(Information shown)

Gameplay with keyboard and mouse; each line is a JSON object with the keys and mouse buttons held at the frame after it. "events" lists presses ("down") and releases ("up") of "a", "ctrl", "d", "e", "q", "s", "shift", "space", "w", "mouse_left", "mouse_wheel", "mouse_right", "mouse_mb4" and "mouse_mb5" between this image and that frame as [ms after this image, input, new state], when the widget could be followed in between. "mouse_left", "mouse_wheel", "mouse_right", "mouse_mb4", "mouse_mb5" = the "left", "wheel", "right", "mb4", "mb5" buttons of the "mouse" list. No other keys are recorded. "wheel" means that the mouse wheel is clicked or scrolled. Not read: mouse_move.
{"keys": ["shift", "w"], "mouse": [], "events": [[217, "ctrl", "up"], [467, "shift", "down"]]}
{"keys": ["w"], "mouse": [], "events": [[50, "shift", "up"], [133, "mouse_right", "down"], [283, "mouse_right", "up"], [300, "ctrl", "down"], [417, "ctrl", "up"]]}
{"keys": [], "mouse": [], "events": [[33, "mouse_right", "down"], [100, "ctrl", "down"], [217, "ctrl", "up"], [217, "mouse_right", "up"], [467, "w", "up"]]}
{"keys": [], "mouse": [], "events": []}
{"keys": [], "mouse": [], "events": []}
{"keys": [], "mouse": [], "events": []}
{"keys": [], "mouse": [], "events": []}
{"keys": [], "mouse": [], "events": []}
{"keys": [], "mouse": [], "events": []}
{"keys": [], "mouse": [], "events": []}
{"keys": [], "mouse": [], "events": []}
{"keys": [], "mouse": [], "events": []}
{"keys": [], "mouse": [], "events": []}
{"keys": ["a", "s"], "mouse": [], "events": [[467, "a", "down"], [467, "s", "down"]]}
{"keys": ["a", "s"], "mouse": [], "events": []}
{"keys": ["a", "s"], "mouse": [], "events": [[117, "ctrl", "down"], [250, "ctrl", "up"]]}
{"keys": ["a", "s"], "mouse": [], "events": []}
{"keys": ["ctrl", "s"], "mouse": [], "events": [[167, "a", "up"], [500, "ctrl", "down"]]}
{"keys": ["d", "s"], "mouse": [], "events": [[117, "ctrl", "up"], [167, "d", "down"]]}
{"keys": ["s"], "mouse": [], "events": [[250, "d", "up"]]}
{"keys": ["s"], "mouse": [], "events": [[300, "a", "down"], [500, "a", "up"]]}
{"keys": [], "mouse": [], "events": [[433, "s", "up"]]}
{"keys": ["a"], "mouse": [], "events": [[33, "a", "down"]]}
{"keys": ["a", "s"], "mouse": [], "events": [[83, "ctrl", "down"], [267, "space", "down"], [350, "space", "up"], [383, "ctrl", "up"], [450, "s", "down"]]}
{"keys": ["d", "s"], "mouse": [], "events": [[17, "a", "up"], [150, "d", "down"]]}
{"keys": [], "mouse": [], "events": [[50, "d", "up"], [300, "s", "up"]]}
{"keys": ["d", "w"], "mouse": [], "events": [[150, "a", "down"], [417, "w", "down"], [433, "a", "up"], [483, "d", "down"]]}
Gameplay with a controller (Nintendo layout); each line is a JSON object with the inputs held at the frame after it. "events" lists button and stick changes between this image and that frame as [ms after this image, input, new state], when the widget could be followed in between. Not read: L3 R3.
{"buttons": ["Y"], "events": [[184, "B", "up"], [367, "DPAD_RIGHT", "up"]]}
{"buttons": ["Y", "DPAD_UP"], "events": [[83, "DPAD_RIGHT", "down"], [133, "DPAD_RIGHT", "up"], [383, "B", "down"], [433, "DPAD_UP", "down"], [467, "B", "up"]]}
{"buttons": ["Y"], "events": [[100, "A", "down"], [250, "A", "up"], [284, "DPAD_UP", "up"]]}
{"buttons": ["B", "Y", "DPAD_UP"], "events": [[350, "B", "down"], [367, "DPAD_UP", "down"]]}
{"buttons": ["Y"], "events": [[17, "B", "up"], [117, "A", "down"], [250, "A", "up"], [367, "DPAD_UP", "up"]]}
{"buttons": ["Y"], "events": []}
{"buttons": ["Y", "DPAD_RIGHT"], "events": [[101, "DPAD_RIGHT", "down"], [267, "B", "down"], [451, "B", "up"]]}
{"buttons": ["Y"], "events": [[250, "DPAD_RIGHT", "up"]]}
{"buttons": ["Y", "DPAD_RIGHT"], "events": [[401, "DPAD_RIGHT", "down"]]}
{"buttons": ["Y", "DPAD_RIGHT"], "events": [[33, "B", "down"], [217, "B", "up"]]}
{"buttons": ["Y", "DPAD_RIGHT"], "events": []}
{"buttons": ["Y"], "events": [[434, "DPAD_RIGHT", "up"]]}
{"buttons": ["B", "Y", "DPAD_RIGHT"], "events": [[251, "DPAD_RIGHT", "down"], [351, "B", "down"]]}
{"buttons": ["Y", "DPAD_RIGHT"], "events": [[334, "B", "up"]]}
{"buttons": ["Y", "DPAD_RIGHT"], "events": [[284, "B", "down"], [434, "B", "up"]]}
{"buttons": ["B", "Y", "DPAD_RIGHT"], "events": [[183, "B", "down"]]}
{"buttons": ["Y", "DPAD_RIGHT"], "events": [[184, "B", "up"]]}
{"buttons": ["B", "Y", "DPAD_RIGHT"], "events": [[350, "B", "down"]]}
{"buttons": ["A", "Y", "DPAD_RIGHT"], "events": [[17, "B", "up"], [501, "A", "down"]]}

(End Information shown)

Reproduce every line above containing "frame".

» **Written response**:
Gameplay with keyboard and mouse; each line is a JSON object with the keys and mouse buttons held at the frame after it. "events" lists presses ("down") and releases ("up") of "a", "ctrl", "d", "e", "q", "s", "shift", "space", "w", "mouse_left", "mouse_wheel", "mouse_right", "mouse_mb4" and "mouse_mb5" between this image and that frame as [ms after this image, input, new state], when the widget could be followed in between. "mouse_left", "mouse_wheel", "mouse_right", "mouse_mb4", "mouse_mb5" = the "left", "wheel", "right", "mb4", "mb5" buttons of the "mouse" list. No other keys are recorded. "wheel" means that the mouse wheel is clicked or scrolled. Not read: mouse_move.
Gameplay with a controller (Nintendo layout); each line is a JSON object with the inputs held at the frame after it. "events" lists button and stick changes between this image and that frame as [ms after this image, input, new state], when the widget could be followed in between. Not read: L3 R3.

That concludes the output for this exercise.